Closing the Loop on Category Theory: Polymorphism, Currying, and More
Oct 02, 2013/
On September 18, I traveled to St. Louis, MO to give a talk at Strange Loop, an annual developer's conference. Strange Loop is reputed to be one of the most exciting and thought-provoking conferences about programming. Unlike many conferences, Strange Loop is unique in that it doesn't focus on a particular programming language or style. Instead, the talks vary widely in content and scope. For example, talks at this year's conference ranged in topic from "Spores: Distributable Functions in Scala" to "Programming a 144-Computer Chip to Minimize Power" to "Learn fun and Playfun: A Nintendo Automation." (Video recordings of all talks will be posted online throughout the next few months.)
Since I come to programming with a background in mathematics, I decided to give a talk on a field in math that relates deeply to programming: Category Theory. Specifically, I presented a handful of examples showing how Category Theory provides us with the tools and vocabulary to abstract the idea of a transformation from one function to another. I find abstraction fascinating, since the ability to abstract an idea allows one to see how it connects with other ideas in ways that might not be immediately obvious. Hence I called my talk "Category Theory: An Abstraction for Anything.
My first example of a category was a git merge history graph. In a directed acyclic graph of git commits, the commits become objects in the category, while the parent-child relationships between them become the morphisms. With this structure in mind, one can categorize the structure of their git history.
Next I dove into some more profound category theory: functors. A functor provides a way to transform one category into another (or back into itself). For example, you can transform the category of all graphs to the category of all sets, by simply "forgetting" the graph structure, and only retaining the nodes. This is an example of a forgetful functor.
Additionally, I wanted to include a categorical explanation of a couple common ideas in programming: currying and polymorphism. These two concepts each serve as an example of a natural transformation, which is a mapping from one functor to another. Currying (also known as schonfinkelzation) is the transformation of function of two arguments into a function of one argument that returns a second function of one argument. Specifically, currying is the transformation from all functions of the form ((A x B) -> C) to all functions of the form (A -> (B -> C)). Secondly, in a polymorphism (see example below), one abstracts over a type so that the user chooses the type at the call site. This flexibility in the type lets one transform, say, a Scala Option to a Scala List.

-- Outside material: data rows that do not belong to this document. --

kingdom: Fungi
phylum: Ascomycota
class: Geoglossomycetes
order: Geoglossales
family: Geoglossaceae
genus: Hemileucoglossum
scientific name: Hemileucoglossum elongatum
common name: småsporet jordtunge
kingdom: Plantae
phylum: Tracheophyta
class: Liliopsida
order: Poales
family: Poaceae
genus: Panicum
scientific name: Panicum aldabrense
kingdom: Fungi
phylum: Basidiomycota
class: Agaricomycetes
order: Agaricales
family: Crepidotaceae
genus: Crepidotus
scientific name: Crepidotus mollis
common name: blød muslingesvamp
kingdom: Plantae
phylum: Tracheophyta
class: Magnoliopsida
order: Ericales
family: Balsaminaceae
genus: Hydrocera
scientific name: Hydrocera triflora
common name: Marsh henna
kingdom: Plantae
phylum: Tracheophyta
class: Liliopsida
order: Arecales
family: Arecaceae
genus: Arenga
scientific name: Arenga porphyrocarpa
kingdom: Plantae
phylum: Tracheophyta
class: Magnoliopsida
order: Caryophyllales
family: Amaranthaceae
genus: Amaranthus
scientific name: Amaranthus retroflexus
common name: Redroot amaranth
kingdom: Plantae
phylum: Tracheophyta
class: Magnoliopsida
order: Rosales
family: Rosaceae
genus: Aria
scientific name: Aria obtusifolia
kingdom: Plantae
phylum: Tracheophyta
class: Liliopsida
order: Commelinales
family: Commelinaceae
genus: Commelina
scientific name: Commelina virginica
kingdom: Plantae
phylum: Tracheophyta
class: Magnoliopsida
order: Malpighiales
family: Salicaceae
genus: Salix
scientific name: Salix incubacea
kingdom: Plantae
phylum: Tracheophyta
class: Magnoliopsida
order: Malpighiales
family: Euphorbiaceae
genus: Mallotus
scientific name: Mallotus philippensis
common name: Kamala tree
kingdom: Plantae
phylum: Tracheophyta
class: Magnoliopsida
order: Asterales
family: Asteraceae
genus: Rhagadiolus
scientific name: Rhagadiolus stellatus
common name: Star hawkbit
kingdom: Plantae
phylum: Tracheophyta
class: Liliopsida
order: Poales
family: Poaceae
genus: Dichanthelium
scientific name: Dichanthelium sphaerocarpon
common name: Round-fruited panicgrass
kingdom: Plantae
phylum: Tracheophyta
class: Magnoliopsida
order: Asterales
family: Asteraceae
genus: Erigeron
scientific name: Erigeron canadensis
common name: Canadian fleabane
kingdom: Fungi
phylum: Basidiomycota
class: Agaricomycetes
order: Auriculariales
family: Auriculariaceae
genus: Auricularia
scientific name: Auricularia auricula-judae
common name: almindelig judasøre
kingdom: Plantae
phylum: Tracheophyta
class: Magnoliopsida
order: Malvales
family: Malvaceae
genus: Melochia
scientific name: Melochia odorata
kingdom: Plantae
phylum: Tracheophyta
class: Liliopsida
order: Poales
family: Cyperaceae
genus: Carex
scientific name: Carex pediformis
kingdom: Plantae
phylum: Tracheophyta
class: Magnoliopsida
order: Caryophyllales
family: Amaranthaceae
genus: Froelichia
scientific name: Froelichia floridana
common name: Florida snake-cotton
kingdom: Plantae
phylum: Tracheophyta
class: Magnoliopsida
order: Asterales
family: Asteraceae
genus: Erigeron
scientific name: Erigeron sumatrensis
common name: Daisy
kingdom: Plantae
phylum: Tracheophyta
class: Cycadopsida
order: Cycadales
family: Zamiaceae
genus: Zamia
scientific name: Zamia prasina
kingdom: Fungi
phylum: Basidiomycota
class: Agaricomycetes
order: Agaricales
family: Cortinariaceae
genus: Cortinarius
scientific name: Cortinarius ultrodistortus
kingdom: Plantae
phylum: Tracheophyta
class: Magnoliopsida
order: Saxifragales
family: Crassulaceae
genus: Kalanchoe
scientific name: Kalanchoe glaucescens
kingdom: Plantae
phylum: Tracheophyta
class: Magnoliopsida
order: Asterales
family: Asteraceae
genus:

In short, morphisms map objects within a category, functors map one category to another, and natural transformations map one functor to another. In this way, the abstractions in Category Theory order themselves into a hierarchy, with one abstraction utilizing another.
Overall, Strange Loop was filled with bold and thoughtful talks, including a keynote by the author Douglas Hofstadter, who coined the term "strange loop" in his book Gödel, Escher, Bach. Add in the adventurous conference party at the St. Louis City Museum, and the hundreds of conference attendees who were each willing to share valuable knowledge about their specific domain, and without a doubt, this combination makes for a stimulating experience in “the Loop.”